US Congress passes bank deregulation bill

The Economic Growth, Regulatory Relief, and Consumer Protection Act passed in the US House of Representatives 258 – 159.

The legislation contains several provisions, among the most noteworthy:

  • Permits banks with between $50-$250 billion in assets to run with less regulatory oversight from the Financial Stability Oversight Council (FSOC).
  • Exempts banks with less than $10 billion in assets from some rules entirely, most notably the so-called Volcker Rule which bans banks from making some forms of speculative trades.
  • Requires the Federal Reserve to take size of banks into account when crafting regulations, rather than “one size fits all” regulations as critics contend the Fed has been doing for the past decade.
  • A loophole allowing huge foreign banks to avoid regulations by tallying their US assets in ways that keep them under that $250 billion threshold.
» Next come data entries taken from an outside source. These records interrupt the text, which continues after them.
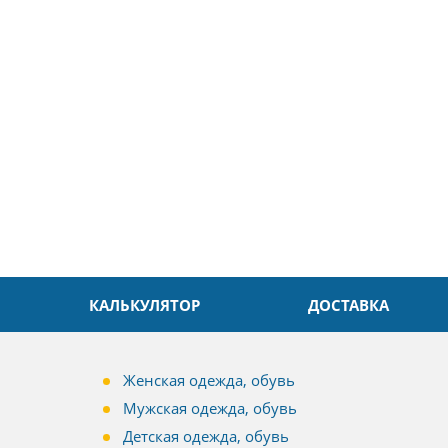
ин
Александр
л. Быстро и без проблем.
Даже в это непростое время
доровья Вам!
обслуживание на высоком уровн
Спасибо
КАЛЬКУЛЯТОР
ДОСТАВКА
Женская одежда, обувь
Мужская одежда, обувь
Детская одежда, обувь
An amendment offered by Democrats to close the loophole was rejected.

The Investment Company Institute released a statement on the bill’s passage: “We applaud this bipartisan action to make commonsense reforms that will allow financial institutions to better serve their customers. This legislation will help avoid requiring ill-suited, bank-like stress tests of mutual funds, streamline the offering of closed-end funds, and ensure that protections under the Investment Company Act of 1940 extend to investors in US territories such as Puerto Rico.”